Aim of the task: What lines in the material hold the string "yeşil"? Return every one of them.

Working data:

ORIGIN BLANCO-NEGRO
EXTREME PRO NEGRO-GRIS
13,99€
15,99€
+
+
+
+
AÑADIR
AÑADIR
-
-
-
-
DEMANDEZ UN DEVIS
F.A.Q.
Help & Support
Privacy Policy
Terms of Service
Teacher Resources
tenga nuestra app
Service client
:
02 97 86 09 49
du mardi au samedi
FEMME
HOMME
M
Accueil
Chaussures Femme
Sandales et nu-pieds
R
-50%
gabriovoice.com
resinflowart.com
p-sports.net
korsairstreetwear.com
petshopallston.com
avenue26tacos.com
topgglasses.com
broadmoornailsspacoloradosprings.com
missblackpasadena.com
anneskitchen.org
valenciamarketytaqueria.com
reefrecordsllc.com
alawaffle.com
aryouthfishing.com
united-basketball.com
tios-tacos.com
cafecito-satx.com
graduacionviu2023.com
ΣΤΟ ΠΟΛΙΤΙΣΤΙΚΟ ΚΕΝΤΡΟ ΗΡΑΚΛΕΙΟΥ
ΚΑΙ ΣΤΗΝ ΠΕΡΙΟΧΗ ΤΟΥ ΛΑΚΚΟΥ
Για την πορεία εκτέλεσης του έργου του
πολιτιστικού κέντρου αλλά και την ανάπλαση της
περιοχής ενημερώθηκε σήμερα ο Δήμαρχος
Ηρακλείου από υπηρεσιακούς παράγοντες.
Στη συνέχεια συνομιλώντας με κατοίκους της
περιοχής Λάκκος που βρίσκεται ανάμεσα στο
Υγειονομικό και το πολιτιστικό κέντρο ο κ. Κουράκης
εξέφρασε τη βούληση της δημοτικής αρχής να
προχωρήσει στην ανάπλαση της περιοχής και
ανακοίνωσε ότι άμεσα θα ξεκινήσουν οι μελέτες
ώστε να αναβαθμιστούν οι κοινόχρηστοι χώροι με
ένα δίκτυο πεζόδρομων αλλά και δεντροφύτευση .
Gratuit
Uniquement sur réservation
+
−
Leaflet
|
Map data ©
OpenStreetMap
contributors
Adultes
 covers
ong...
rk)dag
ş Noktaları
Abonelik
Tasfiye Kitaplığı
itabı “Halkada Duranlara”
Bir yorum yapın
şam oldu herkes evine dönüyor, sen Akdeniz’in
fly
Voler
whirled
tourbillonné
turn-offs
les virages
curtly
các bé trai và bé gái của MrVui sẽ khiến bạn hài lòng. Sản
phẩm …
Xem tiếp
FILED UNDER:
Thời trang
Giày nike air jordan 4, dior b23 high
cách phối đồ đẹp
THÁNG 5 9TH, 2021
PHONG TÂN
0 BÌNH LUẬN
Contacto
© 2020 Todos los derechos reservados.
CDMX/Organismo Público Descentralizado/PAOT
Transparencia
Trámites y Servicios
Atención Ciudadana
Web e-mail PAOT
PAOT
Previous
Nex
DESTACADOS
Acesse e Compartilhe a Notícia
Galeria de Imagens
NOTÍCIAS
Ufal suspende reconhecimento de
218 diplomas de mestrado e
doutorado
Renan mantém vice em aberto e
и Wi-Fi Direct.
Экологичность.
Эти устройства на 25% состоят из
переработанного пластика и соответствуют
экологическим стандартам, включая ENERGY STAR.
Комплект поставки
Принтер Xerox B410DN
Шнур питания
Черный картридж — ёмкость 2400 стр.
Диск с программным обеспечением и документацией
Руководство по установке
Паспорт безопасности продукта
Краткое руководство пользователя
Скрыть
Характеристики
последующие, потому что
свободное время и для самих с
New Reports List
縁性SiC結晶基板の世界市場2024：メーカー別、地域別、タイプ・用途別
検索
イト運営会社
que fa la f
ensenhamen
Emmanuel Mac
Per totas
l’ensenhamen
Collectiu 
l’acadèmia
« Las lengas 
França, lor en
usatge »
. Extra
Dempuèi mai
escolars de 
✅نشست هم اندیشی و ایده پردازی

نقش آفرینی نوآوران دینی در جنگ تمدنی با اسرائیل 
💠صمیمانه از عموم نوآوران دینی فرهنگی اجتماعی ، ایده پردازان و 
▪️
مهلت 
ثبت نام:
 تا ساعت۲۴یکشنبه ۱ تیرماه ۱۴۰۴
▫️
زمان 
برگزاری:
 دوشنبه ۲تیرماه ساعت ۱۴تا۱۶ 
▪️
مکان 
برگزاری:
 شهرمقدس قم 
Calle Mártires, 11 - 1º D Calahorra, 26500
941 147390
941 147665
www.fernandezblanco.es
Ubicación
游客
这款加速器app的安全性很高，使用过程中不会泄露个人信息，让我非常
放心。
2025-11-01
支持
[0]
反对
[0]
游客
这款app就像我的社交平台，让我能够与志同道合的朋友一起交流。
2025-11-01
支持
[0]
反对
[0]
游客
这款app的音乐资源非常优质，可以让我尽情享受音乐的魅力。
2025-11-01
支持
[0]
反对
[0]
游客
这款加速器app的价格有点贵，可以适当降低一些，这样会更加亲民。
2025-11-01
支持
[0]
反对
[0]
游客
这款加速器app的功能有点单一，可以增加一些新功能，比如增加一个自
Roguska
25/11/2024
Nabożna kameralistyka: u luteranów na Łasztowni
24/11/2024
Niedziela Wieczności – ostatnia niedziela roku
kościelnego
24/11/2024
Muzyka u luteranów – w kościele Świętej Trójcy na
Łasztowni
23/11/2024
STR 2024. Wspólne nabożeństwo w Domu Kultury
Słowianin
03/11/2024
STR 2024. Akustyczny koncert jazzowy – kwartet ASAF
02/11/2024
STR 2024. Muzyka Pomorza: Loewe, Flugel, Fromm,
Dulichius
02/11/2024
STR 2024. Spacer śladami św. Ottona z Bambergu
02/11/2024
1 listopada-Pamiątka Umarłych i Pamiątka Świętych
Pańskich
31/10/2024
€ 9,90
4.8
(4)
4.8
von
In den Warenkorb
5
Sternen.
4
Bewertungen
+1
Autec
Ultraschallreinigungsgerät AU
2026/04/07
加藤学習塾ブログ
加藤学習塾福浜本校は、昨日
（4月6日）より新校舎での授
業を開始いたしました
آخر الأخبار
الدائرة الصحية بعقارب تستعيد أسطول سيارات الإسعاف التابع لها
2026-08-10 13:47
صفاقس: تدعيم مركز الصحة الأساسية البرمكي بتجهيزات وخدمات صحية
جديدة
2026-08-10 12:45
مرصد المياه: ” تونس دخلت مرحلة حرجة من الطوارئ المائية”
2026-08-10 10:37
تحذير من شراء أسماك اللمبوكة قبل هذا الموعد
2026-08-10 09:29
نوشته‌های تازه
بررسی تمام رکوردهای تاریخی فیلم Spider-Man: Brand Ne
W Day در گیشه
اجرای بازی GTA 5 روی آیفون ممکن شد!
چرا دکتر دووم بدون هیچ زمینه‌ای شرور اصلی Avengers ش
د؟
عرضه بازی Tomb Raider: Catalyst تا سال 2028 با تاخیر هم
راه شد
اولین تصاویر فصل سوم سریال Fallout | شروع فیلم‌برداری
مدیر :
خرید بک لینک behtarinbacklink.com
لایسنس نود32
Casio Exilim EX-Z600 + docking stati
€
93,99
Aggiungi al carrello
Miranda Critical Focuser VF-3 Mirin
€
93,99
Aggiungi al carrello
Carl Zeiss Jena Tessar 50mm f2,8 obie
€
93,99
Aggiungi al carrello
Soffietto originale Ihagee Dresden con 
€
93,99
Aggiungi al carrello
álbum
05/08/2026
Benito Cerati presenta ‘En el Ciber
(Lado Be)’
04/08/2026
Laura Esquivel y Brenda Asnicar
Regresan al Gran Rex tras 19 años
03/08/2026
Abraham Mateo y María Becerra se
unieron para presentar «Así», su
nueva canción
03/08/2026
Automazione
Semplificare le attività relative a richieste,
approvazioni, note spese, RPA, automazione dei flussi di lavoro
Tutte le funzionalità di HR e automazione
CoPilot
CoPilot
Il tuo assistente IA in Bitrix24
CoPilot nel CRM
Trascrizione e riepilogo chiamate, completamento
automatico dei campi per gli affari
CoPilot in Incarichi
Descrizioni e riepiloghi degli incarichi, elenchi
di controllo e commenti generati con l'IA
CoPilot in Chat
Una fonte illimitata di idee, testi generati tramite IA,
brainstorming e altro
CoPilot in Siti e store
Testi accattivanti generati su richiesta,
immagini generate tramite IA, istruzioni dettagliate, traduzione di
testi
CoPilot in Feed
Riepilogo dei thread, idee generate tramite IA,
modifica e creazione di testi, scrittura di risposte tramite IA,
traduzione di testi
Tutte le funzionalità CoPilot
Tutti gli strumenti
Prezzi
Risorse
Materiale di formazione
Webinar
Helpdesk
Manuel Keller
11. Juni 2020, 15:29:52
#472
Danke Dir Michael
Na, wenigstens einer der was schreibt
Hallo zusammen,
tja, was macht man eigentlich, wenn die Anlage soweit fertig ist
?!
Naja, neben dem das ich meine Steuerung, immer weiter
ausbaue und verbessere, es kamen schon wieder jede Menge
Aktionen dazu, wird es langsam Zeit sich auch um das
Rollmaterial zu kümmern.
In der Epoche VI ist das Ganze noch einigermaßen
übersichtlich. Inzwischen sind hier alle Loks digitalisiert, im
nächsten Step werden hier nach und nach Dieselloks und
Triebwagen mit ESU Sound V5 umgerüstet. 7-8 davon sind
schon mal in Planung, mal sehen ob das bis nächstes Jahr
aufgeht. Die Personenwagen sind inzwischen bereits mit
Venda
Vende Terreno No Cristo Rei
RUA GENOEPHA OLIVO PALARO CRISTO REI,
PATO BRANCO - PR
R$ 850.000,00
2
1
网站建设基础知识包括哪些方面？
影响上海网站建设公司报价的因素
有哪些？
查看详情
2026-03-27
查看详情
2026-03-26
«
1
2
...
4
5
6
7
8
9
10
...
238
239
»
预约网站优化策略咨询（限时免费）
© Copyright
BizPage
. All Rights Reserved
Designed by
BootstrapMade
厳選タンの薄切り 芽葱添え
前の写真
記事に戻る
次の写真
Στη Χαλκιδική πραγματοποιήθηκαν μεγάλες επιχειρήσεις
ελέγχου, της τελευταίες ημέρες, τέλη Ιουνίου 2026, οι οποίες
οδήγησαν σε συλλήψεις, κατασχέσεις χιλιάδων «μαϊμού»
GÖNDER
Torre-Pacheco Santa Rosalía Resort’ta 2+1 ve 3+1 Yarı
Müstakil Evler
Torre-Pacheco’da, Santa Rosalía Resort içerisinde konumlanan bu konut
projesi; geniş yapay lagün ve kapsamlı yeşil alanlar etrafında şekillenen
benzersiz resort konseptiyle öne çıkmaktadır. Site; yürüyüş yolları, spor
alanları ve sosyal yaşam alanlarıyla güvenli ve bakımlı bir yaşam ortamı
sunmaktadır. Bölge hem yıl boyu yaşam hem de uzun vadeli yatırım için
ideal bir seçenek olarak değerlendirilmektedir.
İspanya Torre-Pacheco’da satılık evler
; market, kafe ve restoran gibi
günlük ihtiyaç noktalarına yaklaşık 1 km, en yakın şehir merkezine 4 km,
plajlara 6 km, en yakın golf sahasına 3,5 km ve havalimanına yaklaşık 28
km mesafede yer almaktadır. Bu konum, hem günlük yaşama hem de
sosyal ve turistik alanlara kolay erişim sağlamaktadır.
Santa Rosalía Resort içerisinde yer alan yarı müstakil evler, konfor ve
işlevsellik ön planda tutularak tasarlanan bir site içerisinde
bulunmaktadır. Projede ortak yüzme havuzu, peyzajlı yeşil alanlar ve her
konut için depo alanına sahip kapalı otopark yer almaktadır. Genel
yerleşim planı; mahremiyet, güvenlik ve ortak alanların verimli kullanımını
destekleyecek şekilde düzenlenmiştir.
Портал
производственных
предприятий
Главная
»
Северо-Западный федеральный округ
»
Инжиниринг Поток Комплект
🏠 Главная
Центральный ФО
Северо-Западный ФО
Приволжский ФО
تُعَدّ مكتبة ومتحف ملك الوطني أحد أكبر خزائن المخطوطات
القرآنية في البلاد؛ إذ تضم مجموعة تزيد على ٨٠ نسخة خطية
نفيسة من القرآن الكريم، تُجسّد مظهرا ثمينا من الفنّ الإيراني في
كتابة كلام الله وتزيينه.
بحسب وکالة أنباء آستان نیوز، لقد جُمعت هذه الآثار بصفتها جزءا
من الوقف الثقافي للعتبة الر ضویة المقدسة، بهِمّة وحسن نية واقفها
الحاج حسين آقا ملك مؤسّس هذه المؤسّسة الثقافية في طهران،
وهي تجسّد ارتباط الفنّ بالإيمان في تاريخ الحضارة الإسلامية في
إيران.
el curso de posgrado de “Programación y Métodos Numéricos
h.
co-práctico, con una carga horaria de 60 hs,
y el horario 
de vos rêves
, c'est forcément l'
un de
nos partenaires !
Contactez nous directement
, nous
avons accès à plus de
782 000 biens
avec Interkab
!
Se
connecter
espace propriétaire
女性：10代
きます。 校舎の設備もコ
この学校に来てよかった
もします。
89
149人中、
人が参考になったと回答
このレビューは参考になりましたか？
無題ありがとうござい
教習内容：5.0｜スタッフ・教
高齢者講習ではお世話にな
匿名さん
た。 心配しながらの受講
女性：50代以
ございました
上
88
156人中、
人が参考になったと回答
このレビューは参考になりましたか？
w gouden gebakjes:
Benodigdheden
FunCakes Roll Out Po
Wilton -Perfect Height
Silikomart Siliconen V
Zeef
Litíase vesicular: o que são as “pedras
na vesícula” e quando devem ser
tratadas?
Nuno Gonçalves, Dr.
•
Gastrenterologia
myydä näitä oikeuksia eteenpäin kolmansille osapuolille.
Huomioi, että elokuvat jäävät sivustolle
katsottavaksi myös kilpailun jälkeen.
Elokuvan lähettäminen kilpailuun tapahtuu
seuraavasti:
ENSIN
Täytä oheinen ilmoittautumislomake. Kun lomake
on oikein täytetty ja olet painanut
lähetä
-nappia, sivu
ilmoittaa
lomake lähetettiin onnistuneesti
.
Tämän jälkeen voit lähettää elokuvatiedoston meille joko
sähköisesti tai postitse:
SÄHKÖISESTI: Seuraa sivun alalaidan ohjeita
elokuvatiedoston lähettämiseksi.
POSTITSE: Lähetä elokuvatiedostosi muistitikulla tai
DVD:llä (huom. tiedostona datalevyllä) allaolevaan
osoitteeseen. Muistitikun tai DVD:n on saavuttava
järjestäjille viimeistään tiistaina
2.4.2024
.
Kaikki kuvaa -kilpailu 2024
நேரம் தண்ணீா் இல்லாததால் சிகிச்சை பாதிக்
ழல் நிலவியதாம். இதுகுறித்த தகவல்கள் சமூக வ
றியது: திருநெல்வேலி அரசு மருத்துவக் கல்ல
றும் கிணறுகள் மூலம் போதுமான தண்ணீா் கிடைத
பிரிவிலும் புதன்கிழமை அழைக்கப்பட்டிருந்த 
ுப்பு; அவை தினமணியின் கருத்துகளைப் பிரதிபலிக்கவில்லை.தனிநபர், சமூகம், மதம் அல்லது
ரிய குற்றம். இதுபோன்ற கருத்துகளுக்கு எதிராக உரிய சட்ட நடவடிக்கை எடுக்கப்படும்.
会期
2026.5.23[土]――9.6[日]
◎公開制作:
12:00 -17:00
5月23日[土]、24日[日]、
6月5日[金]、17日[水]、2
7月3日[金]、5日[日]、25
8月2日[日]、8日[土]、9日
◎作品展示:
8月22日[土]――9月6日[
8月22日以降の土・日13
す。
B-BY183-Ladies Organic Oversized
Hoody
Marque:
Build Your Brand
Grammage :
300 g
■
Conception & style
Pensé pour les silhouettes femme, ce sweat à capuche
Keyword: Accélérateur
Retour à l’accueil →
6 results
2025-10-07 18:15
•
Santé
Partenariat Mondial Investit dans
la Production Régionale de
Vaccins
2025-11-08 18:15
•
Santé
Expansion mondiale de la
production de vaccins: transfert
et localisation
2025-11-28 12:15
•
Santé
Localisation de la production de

Solved exercise:
projesi; geniş yapay lagün ve kapsamlı yeşil alanlar etrafında şekillenen
bulunmaktadır. Projede ortak yüzme havuzu, peyzajlı yeşil alanlar ve her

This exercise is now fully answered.